City Manager Harry Black called Kim a hero.

“Our thoughts our prayers go to Police Officer Kim’s family and fellow police officers. … Police Officer Kim dedicated himself to serving and protecting the city for 27 years. … He has had a decorated career. … Officer Kim is a hero.”

Councilman Yvette Simpson said Kim exemplified what it means to be a community officer.

Kim’s record with the force paints a picture of an officer who had great initiative and resolve and also care for the public... Some of the comments in his file of particular note include instances where Kim apprehended a man armed with a knife, peacefully resolved a standoff situation and rescuing a man who jumped from an I-275 bridge.

City officials sent out a list of his commendations including the following:

  • 10/8/89: “Commend you for your rapid response and professional action, in which you were able to apprehend a stabbing suspect with weapon in hand.” From William Miller
  • 7/13/94: “Commended for peacefully negotiating with a man who barricaded himself in building on Montgomery Road.” From Lt. Col. Bruce Knox, Patrol Bureau Commander
  • 1/10/96: “Commendation for unselfish and dedicated service during the January 1996 blizzard.” From Capt. Daniel J. McDonald
  • 8/11/97: “Chief’s commendation for keen observations and professionalism in taking charge of a potentially fatal/suicidal situation.” From Michael C. Snowden, Police Chief
  • 10/31/97: “Commendation for assistance in locating a wanted person who had eluded police officers. The teamwork and diligence are in the highest traditions of the CPD.” From Captain James T. Smith
  • 9/12/05: “Thanks and commendation for the immediate action and resourcefulness you displayed during the rescue of a man who jumped from I-275 bridge.” From Lt. Colonel Richard L. Junke, Police Chief (Acting)

Cincinnati city officials said Kim grew up in Chicago after immigrating to the United States. He moved to Cincinnati in 1986 to attend the University of Cincinnati. Kim was accepted into the Police Academy in 1987.

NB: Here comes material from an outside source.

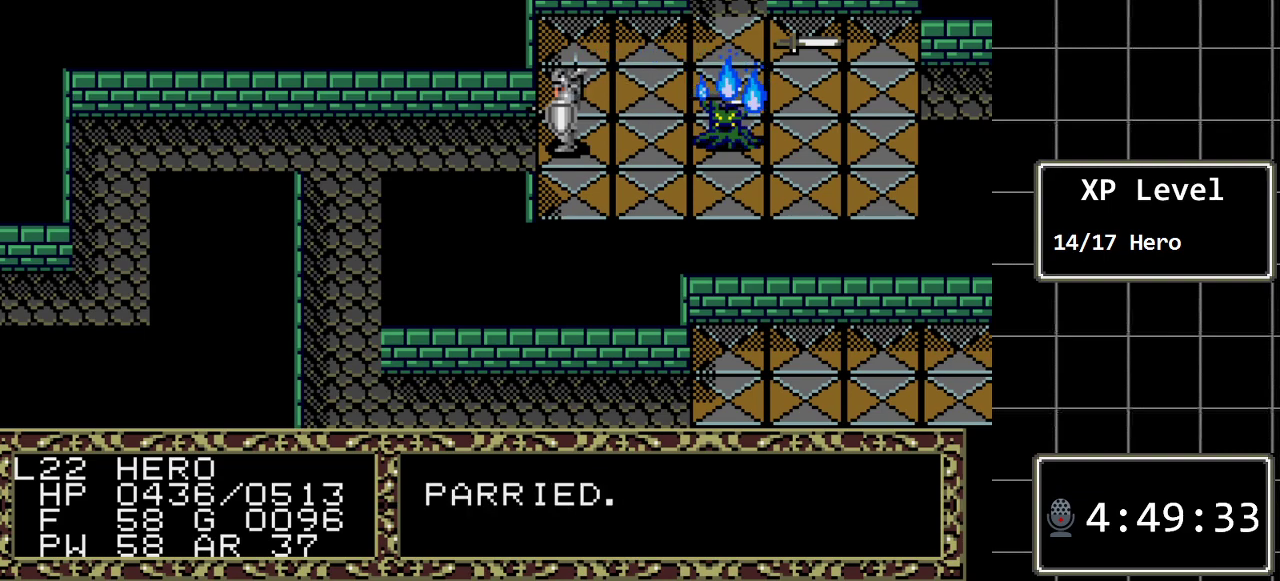
{"buttons": ["DPAD_LEFT"], "events": []}
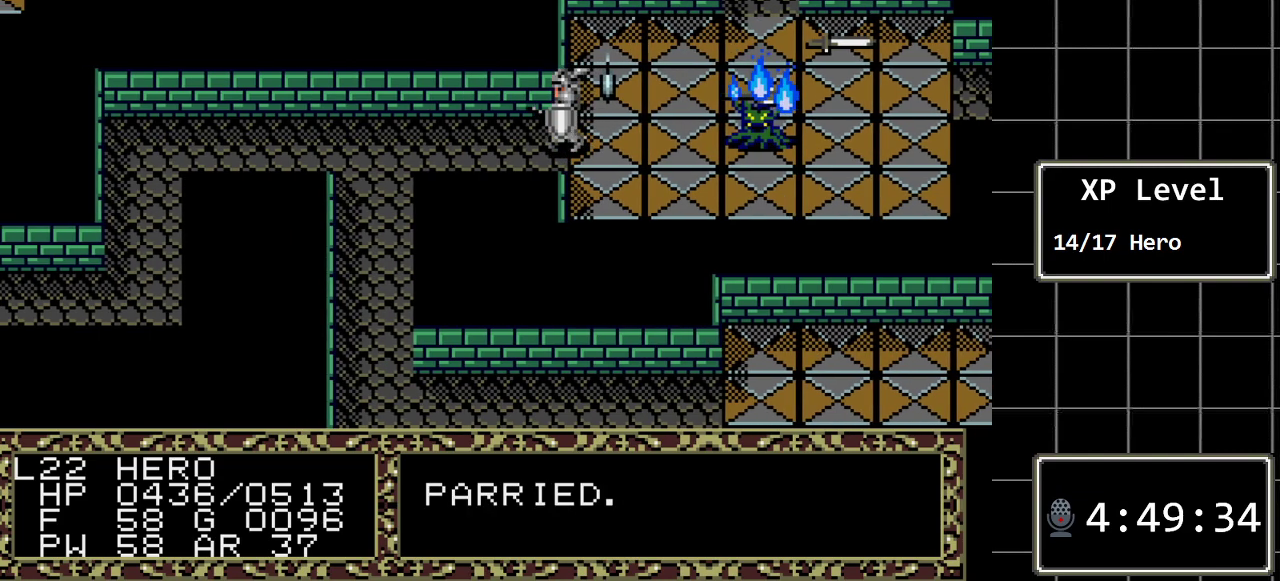
{"buttons": [], "events": [[483, "DPAD_LEFT", "up"]]}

...Kim was a lifelong karate practitioner who started training at the age of 7 in Korea. He detailed his experiences in martial arts in an interview with The Shotokan Way.

Kim told interviewer Shaun Banfield that he originally started with Korean Karate before transitioning to Japanese Karate after moving to Cincinnati.

When asked if he felt karate had a place in the modern world, Kim spoke about his experience as a police officer.

“As a police officer, my philosophical concept of Ikken Hissatsu [meaning to ‘kill with one blow’] is simply the mindset of a winning attitude.  When I train new police recruits, I explain this concept of Ikken Hissatsu to them as it relates to their personal safety.  Ikken Hissatsu is the winning attitude and survival mindset.  When taking an aggressive action against your opponent that maybe attempting to assault or kill you, you must win! -- Ikken Hissatsu!  As you can see, Ikken Hissatsu is simple and complex at the same time,” Kim said.

Banfield went on to ask how Kim dealt with stressful situations as a police officer.

Kim responded saying, “As a police trainer we have a saying which is, ‘You will perform how you train.’ One must train hard and under pressure in a realistic environment.  In the USA, most of our police tactical training deals mainly with firearm encounters.  Having an assailant with a firearm will put you under some emotional and physiological duress.   Back to karate-The point I want to make is you must also train your karate under pressure, consistently and physically hard to have a better chance to overcome and survive under duress.”

Kim reached the level of sixth dan or “rokudan” during his time as a martial arts instructor. He was also an instructor and examiner for the World Traditional Karate Organization.

I had met Kim on multiple occasions: soft-spoken, well-liked, respectful, and a real man in every sense of the word.

We will miss you, Sensei. Godspeed.

Hat tip: BadBlue News.

1 comment:

Anonymous said...

Why is it we only hear of these honorable people after they have died? We need to recognize and shout their names and examples from the mountain tops instead of Kardasian this and tranny that. Where is the news media, old school, cable and now internet when we need them most? We need to blow all the crap off the air.

My condolences to the family and friends of the fallen officer. He sounds like one heck of a guy.